More revelations about Charlie Rangel and his tax-cheating ways

While this will bring a smile to your face, just remember that the Democrats won't toss him from his seat, nor will they toss him from the House Ways and Means Committee. Yeah, we can use ol' Charlie here as a pinata because it's fun, but it'd be a helluva lot better if he was going to be held to account for the tax evasion he's committed. From Sam Dealey at US News:

This morning's papers delivered two good thumpings to Charlie Rangel, the good-time jolly-wolly Democrat who likes to crack wise from the chairman's seat on the tax-writing House Ways and Means Committee.

First there is the Washington Post's revelation that Rangel inappropriately claimed a tax break on his D.C. townhouse by claiming it was his primary residence. The five-year charade only netted the congressman from Harlem about $1,500, which is relatively small potatoes. But it nicely dovetails with two other Rangel escapades of late: That he failed to pay taxes on $75,000 in rental income from his luxury beach villa in the Caribbean because he—ahem—didn't know it was income; and that he scored several rent-stabilized apartments in New York, each of which he must claim as his primary residence. Taken all together, it looks like the top tax-writer in Congress is a tax cheat.

But don't think Rangel is selfish. As the New York Times
reports today, Rangel was happy to turn tricks for others. After years of going after U.S. corporations for the perfectly legal practice of offshoring, in 2007 Rangel abruptly changed course, killing a bill that would have subjected these corporations to U.S. taxes.

Among those who benefited was Eugene Isenberg, chairman of Nabors Industries, an oil-drilling company that was the poster-child for offshoring in 2002. At the time Rangel killed the bill, Mr. Isenberg pledged $1 million to the "Charles B. Rangel School of Public Service" at the City College of New York. (The House Ethics Committee already is looking into whether Rangel inappropriately solicited donations to his vanity shrine.)

As the Times reports, Rangel "said that the pledge from the Nabors chief executive, Eugene M. Isenberg, one of the largest the school received, played no role in his decision to protect the loophole, and maintained that he did not even know about it until this summer, more than a year later." Well of course Rangel says that.

Alas, "Mr. Rangel met with Mr. Isenberg and a lobbyist for Nabors and discussed [the legislation] on the same morning that the congressman and Mr.

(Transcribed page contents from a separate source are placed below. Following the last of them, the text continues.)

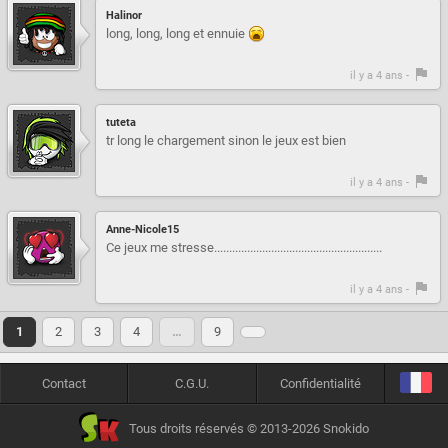
Halinor
long, long, long et ennuie
il y a 4 ans -
tuteta
tr long le chargement sinon le jeux est bien
il y a 4 ans -
Anne-Nicole15
Ce jeux me stresse........................................................
il y a 4 ans -
1
2
3
4
…
9
Contact
C.G.U.
Confidentialité
Tous droits réservés © 2013-2026 Snokido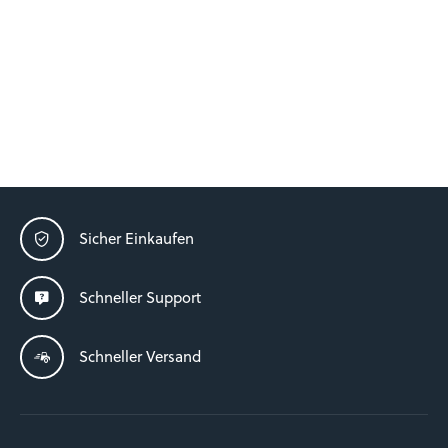
Sicher Einkaufen
Schneller Support
Schneller Versand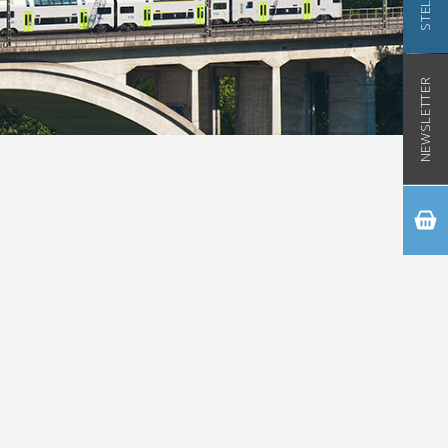
NEWSLETTER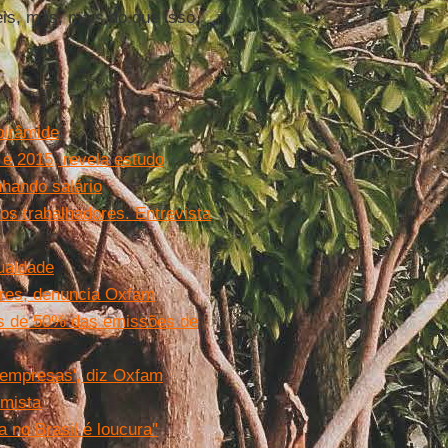
is, mas, mais do que isso,
pirâmide
 e 2015, revela estudo
hando salário
os trabalhadores. Entrevista
ualdade
res, denuncia Oxfam
s de 50% das emissões de
 empresas', diz Oxfam
omista
 no Brasil é loucura"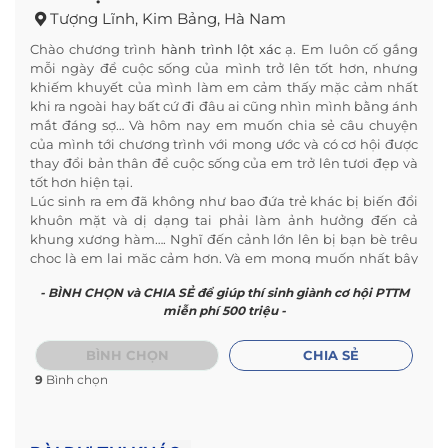
Tượng Lĩnh, Kim Bảng, Hà Nam
Chào chương trình
hành trình lột xác
ạ. Em luôn cố gắng
mỗi ngày để cuộc sống của mình trở lên tốt hơn, nhưng
khiếm khuyết của mình làm em cảm thấy mặc cảm nhất
khi ra ngoài hay bất cứ đi đâu ai cũng nhìn mình bằng ánh
mắt đáng sợ… Và hôm nay em muốn chia sẻ câu chuyện
của mình tới chương trình với mong ước và có cơ hội được
thay đổi bản thân để cuộc sống của em trở lên tươi đẹp và
tốt hơn hiện tại.
Lúc sinh ra em đã không như bao đứa trẻ khác bị biến đổi
khuôn mặt và dị dạng tai phải làm ảnh hưởng đến cả
khung xương hàm…. Nghĩ đến cảnh lớn lên bị bạn bè trêu
chọc là em lại mặc cảm hơn. Và em mong muốn nhất bây
giờ là được như bao người khác để tự tin hơn trong cuộc
- BÌNH CHỌN và CHIA SẺ để giúp thí sinh giành cơ hội PTTM
sống. Mong rằng cơ hội sẽ đến với em để rồi sau đó em có
miễn phí 500 triệu -
thể làm nhiều điều mình muốn hơn những điều mà em
mơ ước lâu nay ạ.
Mong chương trình cho bọn em cơ hội được tham gia
BÌNH CHỌN
CHIA SẺ
chương trình và hy vọng mọi điều may mắn đến với em và
9
Bình chọn
tất cả các bạn trong chương trình ạ….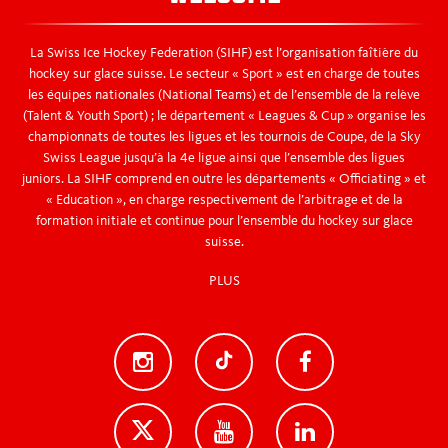
La Swiss Ice Hockey Federation (SIHF) est l’organisation faîtière du
hockey sur glace suisse. Le secteur « Sport » est en charge de toutes
les équipes nationales (National Teams) et de l’ensemble de la relève
(Talent & Youth Sport) ; le département « Leagues & Cup » organise les
championnats de toutes les ligues et les tournois de Coupe, de la Sky
Swiss League jusqu’à la 4e ligue ainsi que l’ensemble des ligues
juniors. La SIHF comprend en outre les départements « Officiating » et
« Education », en charge respectivement de l’arbitrage et de la
formation initiale et continue pour l’ensemble du hockey sur glace
suisse.
PLUS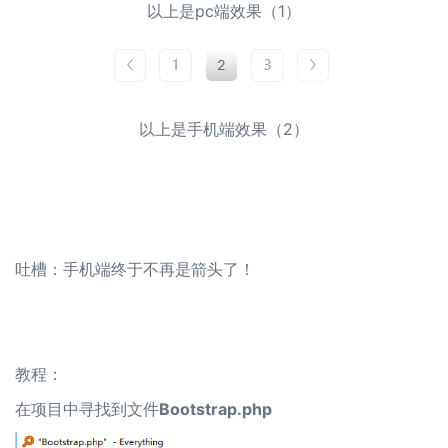
以上是pc端效果（1）
以上是手机端效果（2）
吐槽：手机端终于不再是箭头了！
教程：
在项目中寻找到文件
Bootstrap.php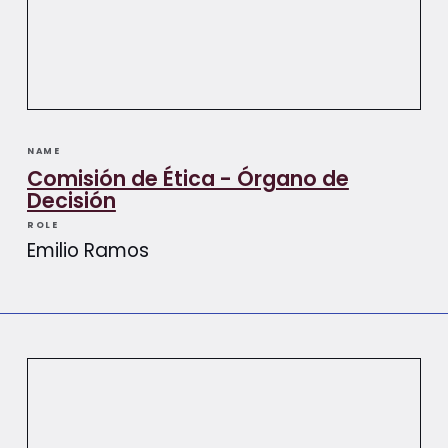
NAME
Comisión de Ética - Órgano de
Decisión
ROLE
Emilio Ramos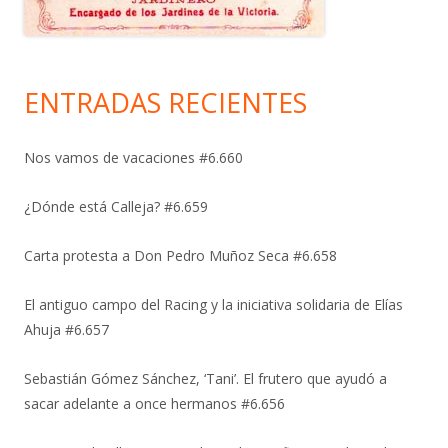
ENTRADAS RECIENTES
Nos vamos de vacaciones #6.660
¿Dónde está Calleja? #6.659
Carta protesta a Don Pedro Muñoz Seca #6.658
El antiguo campo del Racing y la iniciativa solidaria de Elías
Ahuja #6.657
Sebastián Gómez Sánchez, ‘Tani’. El frutero que ayudó a
sacar adelante a once hermanos #6.656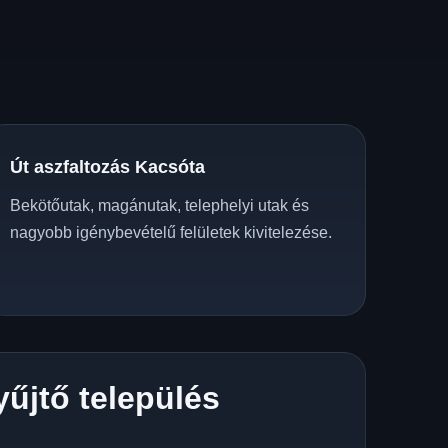
Út aszfaltozás Kacsóta
Bekötőutak, magánutak, telephelyi utak és
nagyobb igénybevételű felületek kivitelezése.
yűjtő település
z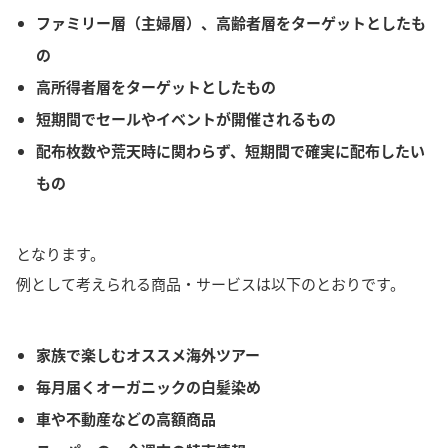
ファミリー層（主婦層）、高齢者層をターゲットとしたも
の
高所得者層をターゲットとしたもの
短期間でセールやイベントが開催されるもの
配布枚数や荒天時に関わらず、短期間で確実に配布したい
もの
となります。
例として考えられる商品・サービスは以下のとおりです。
家族で楽しむオススメ海外ツアー
毎月届くオーガニックの白髪染め
車や不動産などの高額商品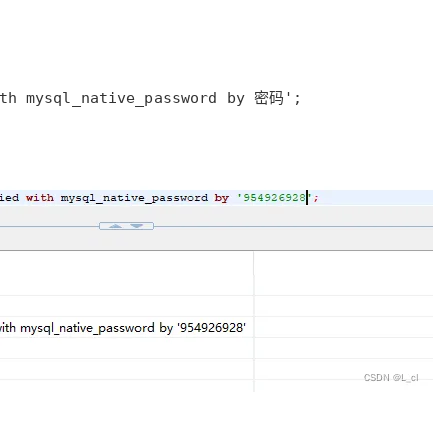
ith mysql_native_password by 密码';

Isenberg met to talk about the chief executive's potential support for the Rangel center." Oh, that meeting also took place on the very day that the offshore-taxation issue came up before his committee.

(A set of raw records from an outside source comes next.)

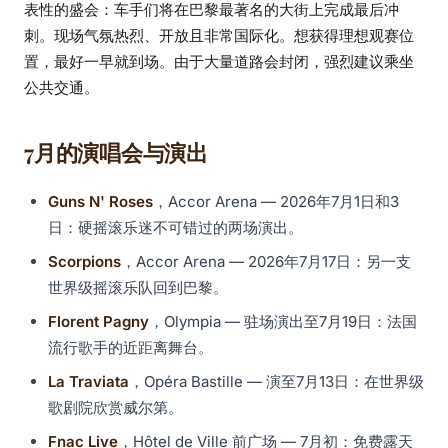
表性的盛会：车手们将在巴黎最著名的大街上完成最后冲
刺。现场气氛热烈、开放且非常国际化。想获得理想观赛位
置，最好一早就到场。由于大量道路会封闭，强烈建议乘坐
公共交通。
7月的演唱会与演出
Guns N' Roses
，Accor Arena — 2026年7月1日和3
日：硬摇滚乐迷不可错过的两场演出。
Scorpions
，Accor Arena — 2026年7月17日：另一支
世界级摇滚乐队回到巴黎。
Florent Pagny
，Olympia — 驻场演出至7月19日：法国
流行歌手的近距离舞台。
La Traviata
，Opéra Bastille — 演至7月13日：在世界级
歌剧院欣赏威尔第。
Fnac Live
，Hôtel de Ville 前广场 — 7月初：免费露天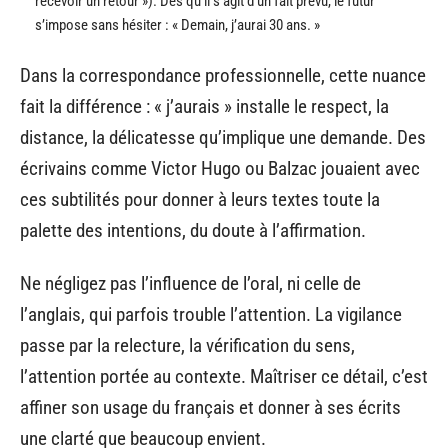
recevoir un retour »). Dès qu’il s’agit d’un fait prévu, le futur
s’impose sans hésiter : « Demain, j’aurai 30 ans. »
Dans la correspondance professionnelle, cette nuance
fait la différence : « j’aurais » installe le respect, la
distance, la délicatesse qu’implique une demande. Des
écrivains comme Victor Hugo ou Balzac jouaient avec
ces subtilités pour donner à leurs textes toute la
palette des intentions, du doute à l’affirmation.
Ne négligez pas l’influence de l’oral, ni celle de
l’anglais, qui parfois trouble l’attention. La vigilance
passe par la relecture, la vérification du sens,
l’attention portée au contexte. Maîtriser ce détail, c’est
affiner son usage du français et donner à ses écrits
une clarté que beaucoup envient.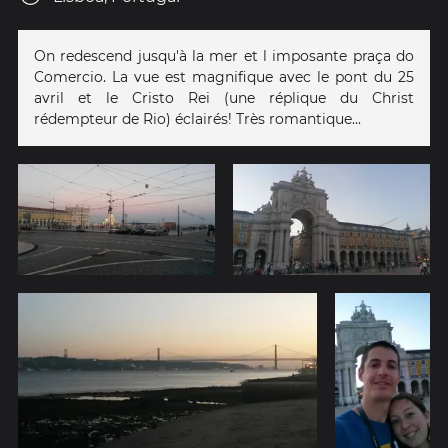
On redescend jusqu'à la mer et l imposante praça do
Comercio. La vue est magnifique avec le pont du 25
avril et le Cristo Rei (une réplique du Christ
rédempteur de Rio) éclairés! Très romantique...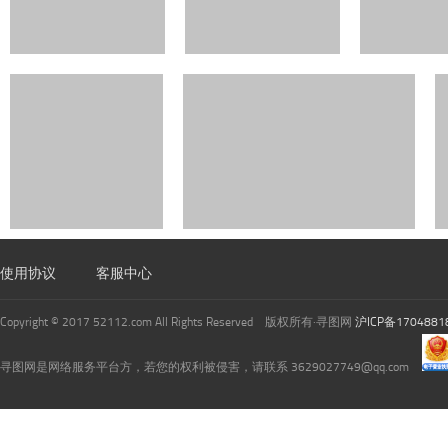
使用协议
客服中心
Copyright © 2017 52112.com All Rights Reserved 版权所有·寻图网
沪ICP备1704881
寻图网是网络服务平台方，若您的权利被侵害，请联系 3629027749@qq.com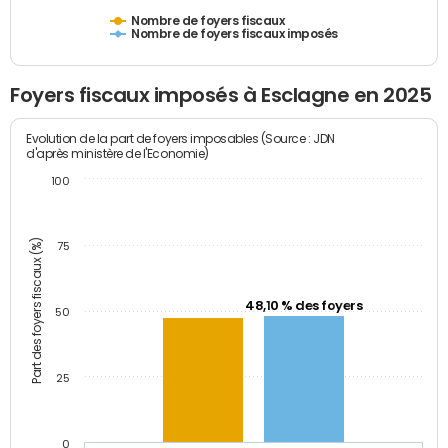
Nombre de foyers fiscaux
Nombre de foyers fiscaux imposés
Foyers fiscaux imposés à Esclagne en 2025
Evolution de la part de foyers imposables (Source : JDN
d'après ministère de l'Economie)
100
Part des foyers fiscaux (%)
75
48,10 % des foyers
50
25
0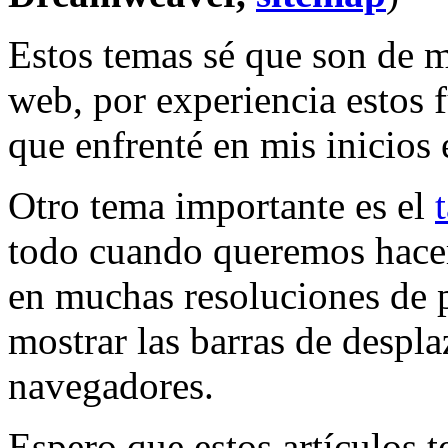
Estos temas sé que son de 
web, por experiencia estos 
que enfrenté en mis inicios 
Otro tema importante es el
todo cuando queremos hacer
en muchas resoluciones de p
mostrar las barras de despl
navegadores.
Espero que estos artículos t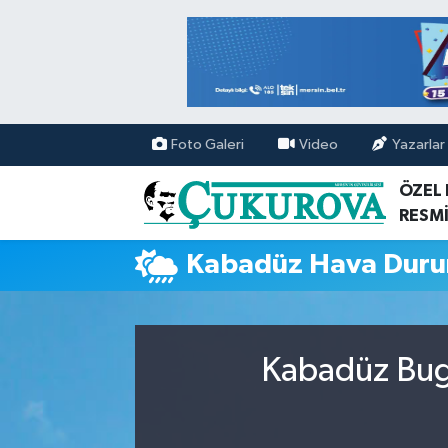
Mersin Nöbetçi Eczaneler
Mersin Hava Durumu
Foto Galeri
Video
Yazarlar
Mersin Namaz Vakitleri
ÖZEL
RESMİ
Mersin Trafik Yoğunluk Haritası
Kabadüz Hava Dur
Süper Lig Puan Durumu ve Fikstür
Tüm Manşetler
Kabadüz Bugü
Son Dakika Haberleri
Haber Arşivi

The good news for Rangel is that President Bush seems to be in a
pardoning mood these days. And with Thanksgiving just around the corner, maybe Rangel will be the lucky turkey this year.

And we thought that the only tax-cheater we'd hear about this year was Al Franken. Guess not, but this does raise more than just one eyebrow, and it'd be nice to see John Boehner put out a call to have Rangel ousted from his committee. After all, why keep a tax-cheat on the committee that writes the tax laws? Seems sort of a conflict of interest, don't you think? Alas, we know that won't happen. Even if we managed to get some Blue Dogs on our side, and agree that Rangel needs to go, it won't be enough to get rid of him. He'll get a slap on the wrist and a "don't-do-this-again" from the Ethics Committee, and he'll be allowed to go on his merry way; probably without having to pay back the taxes he evaded.